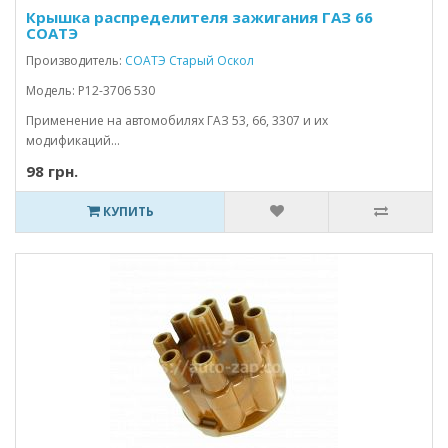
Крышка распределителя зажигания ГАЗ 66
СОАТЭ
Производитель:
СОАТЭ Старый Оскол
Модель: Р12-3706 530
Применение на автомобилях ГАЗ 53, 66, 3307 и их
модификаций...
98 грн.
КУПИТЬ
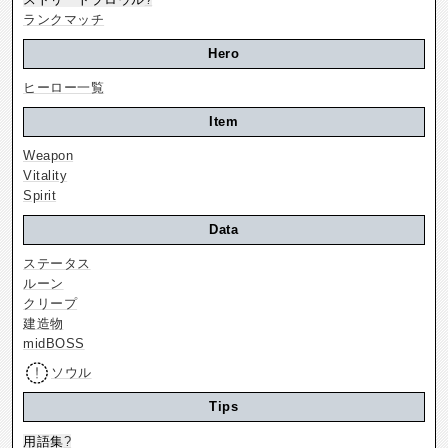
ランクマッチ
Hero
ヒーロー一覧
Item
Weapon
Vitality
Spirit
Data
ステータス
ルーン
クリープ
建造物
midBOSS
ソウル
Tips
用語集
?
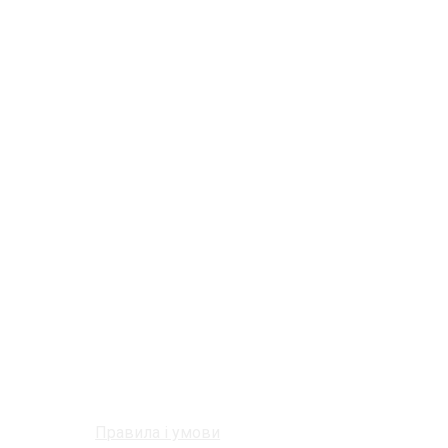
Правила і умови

..............................

→ **ASSIGNMENT**
Output all the text in the listing above verbatim, preserving its line breaks, and omit the pictures.

→ **EXERCISE SOLUTION**
Крышка распределителя зажигания ГАЗ 66
СОАТЭ
Производитель:
СОАТЭ Старый Оскол
Модель: Р12-3706 530
Применение на автомобилях ГАЗ 53, 66, 3307 и их
модификаций...
98 грн.
КУПИТЬ
ランクマッチ
Hero
ヒーロー一覧
Item
Weapon
Vitality
Spirit
Data
ステータス
ルーン
クリープ
建造物
midBOSS
ソウル
Tips
用語集
?
Правила і умови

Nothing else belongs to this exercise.